Diagonalization

Diagonalization transforms a matrix into the simplest possible form—a diagonal matrix—by choosing an eigenvector basis. This process reveals the matrix's fundamental structure and enables efficient computation.

DefinitionDiagonalizable Matrix

An $n \times n$ matrix $A$ is diagonalizable if there exists an invertible matrix $P$ and a diagonal matrix $D$ such that: $A = PDP^{-1} \quad \text{or equivalently} \quad P^{-1}AP = D$

The columns of $P$ are eigenvectors of $A$ , and the diagonal entries of $D$ are the corresponding eigenvalues.

When $A = PDP^{-1}$ , computing powers becomes trivial: $A^k = PD^kP^{-1}$ , and $D^k$ is just the diagonal entries raised to power $k$ .

TheoremDiagonalization Criterion

An $n \times n$ matrix $A$ is diagonalizable if and only if $A$ has $n$ linearly independent eigenvectors.

Equivalently, $A$ is diagonalizable if and only if the sum of geometric multiplicities equals $n$ : $\sum_{\lambda} \dim(E_\lambda) = n$

where the sum is over all distinct eigenvalues.

ExampleDiagonalizing a Matrix

Diagonalize $A = \begin{bmatrix} 4 & 1 \\ 2 & 3 \end{bmatrix}$ .

Step 1: Find eigenvalues from $\det(A - \lambda I) = 0$ : $(4-\lambda)(3-\lambda) - 2 = \lambda^2 - 7\lambda + 10 = 0$ Eigenvalues: $\lambda_1 = 5$ , $\lambda_2 = 2$ .

Step 2: Find eigenvectors. For $\lambda_1 = 5$ : $\mathbf{v}_1 = \begin{pmatrix} 1 \\ 1 \end{pmatrix}$ For $\lambda_2 = 2$ : $\mathbf{v}_2 = \begin{pmatrix} 1 \\ -2 \end{pmatrix}$

Step 3: Form $P = [\mathbf{v}_1 \mid \mathbf{v}_2] = \begin{bmatrix} 1 & 1 \\ 1 & -2 \end{bmatrix}$ and $D = \begin{bmatrix} 5 & 0 \\ 0 & 2 \end{bmatrix}$ .

Then $A = PDP^{-1}$ .

TheoremSufficient Conditions for Diagonalizability

A matrix $A$ is guaranteed to be diagonalizable if:

$A$ has $n$ distinct eigenvalues, or
$A$ is symmetric (or Hermitian for complex matrices), or
For each eigenvalue $\lambda$ , the geometric multiplicity equals the algebraic multiplicity

DefinitionSimilar Matrices

Matrices $A$ and $B$ are similar if there exists an invertible matrix $P$ such that $B = P^{-1}AP$ .

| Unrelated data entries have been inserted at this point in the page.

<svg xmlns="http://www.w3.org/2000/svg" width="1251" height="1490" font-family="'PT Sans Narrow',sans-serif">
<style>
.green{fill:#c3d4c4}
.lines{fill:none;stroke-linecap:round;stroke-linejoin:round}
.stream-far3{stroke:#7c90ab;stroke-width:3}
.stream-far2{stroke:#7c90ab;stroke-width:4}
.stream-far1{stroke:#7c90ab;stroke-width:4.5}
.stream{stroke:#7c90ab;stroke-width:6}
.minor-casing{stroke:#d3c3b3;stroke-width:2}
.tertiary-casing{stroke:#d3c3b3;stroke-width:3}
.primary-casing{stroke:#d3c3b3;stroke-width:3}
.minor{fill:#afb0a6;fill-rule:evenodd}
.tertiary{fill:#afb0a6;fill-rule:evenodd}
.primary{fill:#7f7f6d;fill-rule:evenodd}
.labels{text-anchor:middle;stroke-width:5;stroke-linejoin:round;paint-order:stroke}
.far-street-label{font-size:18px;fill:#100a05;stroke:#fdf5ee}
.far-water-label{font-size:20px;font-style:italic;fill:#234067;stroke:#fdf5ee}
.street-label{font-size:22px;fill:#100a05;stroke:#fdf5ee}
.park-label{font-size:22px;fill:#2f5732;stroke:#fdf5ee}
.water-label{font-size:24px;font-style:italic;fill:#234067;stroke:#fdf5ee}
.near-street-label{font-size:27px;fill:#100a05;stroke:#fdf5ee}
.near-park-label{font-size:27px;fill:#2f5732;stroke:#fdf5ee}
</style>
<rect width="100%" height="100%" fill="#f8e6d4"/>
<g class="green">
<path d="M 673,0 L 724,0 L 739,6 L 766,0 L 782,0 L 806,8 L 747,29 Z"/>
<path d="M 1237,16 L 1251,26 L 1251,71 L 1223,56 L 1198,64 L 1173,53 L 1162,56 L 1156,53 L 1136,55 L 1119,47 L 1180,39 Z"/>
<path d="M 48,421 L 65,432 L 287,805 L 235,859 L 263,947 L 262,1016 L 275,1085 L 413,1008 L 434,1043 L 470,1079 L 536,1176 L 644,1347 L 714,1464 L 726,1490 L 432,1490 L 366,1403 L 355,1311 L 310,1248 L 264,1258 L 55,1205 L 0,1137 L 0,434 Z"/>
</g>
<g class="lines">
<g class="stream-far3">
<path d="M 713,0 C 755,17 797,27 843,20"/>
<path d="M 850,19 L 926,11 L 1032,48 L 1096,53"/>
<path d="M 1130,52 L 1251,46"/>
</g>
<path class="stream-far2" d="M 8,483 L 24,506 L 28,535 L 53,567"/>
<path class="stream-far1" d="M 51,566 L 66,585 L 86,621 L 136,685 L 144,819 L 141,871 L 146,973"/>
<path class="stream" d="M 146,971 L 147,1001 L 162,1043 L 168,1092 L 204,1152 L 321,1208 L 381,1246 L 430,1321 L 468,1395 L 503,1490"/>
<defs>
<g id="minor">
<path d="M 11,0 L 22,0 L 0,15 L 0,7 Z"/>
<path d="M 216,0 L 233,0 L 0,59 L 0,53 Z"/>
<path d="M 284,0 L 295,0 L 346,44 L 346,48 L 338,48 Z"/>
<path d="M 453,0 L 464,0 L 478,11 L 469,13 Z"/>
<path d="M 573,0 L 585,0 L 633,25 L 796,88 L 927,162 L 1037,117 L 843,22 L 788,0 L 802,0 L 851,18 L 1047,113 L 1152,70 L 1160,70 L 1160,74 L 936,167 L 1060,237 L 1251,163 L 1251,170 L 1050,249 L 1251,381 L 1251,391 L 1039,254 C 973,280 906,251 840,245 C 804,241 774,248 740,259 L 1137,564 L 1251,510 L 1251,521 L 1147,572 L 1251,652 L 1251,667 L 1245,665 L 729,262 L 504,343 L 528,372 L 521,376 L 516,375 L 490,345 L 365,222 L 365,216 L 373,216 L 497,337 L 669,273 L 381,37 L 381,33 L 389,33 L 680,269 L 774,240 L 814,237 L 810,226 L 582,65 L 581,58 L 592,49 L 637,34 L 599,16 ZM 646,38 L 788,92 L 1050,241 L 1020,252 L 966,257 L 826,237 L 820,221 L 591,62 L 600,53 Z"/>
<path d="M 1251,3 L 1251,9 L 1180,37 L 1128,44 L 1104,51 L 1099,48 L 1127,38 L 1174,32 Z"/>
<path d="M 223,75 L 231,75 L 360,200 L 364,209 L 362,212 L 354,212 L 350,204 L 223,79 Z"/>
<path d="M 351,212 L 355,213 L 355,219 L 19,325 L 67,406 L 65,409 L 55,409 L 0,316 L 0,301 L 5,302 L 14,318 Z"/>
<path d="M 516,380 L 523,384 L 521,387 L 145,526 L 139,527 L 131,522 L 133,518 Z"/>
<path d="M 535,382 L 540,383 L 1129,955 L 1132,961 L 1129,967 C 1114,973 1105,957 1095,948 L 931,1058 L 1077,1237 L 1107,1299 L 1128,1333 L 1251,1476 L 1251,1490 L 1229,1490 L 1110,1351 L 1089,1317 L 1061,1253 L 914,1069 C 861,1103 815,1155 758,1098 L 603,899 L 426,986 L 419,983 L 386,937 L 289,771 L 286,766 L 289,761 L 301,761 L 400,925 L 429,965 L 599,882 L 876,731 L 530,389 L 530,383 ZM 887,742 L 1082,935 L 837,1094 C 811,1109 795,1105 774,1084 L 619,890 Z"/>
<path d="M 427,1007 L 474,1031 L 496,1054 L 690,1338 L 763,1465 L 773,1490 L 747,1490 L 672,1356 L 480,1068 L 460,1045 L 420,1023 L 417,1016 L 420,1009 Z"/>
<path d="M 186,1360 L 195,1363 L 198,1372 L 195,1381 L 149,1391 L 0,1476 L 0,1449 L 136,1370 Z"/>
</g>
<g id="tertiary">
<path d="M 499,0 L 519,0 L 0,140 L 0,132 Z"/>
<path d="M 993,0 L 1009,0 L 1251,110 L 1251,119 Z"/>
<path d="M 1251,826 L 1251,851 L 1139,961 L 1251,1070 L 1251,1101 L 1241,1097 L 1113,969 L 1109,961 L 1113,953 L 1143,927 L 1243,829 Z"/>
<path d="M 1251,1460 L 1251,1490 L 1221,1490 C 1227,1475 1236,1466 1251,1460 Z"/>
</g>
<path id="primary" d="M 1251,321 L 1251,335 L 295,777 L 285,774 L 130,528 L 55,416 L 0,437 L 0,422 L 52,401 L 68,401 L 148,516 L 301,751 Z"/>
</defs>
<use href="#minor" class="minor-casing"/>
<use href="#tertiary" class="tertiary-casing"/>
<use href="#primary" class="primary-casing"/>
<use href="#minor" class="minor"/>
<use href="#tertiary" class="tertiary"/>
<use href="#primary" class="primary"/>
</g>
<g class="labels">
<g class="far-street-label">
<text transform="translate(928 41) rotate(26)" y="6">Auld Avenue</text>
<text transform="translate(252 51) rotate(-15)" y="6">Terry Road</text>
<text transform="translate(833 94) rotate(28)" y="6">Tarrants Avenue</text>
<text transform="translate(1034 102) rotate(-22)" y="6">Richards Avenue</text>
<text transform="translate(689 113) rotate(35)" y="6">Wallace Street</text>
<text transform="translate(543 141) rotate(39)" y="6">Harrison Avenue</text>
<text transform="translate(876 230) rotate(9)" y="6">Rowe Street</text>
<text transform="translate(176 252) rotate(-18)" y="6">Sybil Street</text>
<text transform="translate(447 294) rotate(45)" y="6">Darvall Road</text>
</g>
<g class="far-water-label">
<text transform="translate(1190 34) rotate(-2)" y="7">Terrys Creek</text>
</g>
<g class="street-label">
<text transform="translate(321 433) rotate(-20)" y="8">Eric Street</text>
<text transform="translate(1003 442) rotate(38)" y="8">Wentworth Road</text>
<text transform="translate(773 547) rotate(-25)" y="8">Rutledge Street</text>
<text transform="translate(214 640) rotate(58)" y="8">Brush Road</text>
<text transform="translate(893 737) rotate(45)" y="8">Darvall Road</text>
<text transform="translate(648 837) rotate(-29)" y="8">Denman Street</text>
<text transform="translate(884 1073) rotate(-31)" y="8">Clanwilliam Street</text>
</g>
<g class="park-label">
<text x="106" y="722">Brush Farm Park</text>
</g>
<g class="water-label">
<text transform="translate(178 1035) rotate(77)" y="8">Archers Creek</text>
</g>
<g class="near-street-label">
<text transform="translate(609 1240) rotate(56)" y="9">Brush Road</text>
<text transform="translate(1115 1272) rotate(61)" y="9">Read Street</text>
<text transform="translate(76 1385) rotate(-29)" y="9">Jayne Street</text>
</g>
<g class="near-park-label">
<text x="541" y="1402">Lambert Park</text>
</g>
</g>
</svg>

Similar matrices represent the same linear transformation in different bases. They share:

Eigenvalues (with same multiplicities)
Characteristic polynomial
Determinant
Trace
Rank

Remark

Not all matrices are diagonalizable. For example, $\begin{bmatrix} 1 & 1 \\ 0 & 1 \end{bmatrix}$ has only one eigenvalue ( $\lambda = 1$ ) with geometric multiplicity 1, but algebraic multiplicity 2. Such matrices are handled by Jordan canonical form, which generalizes diagonalization.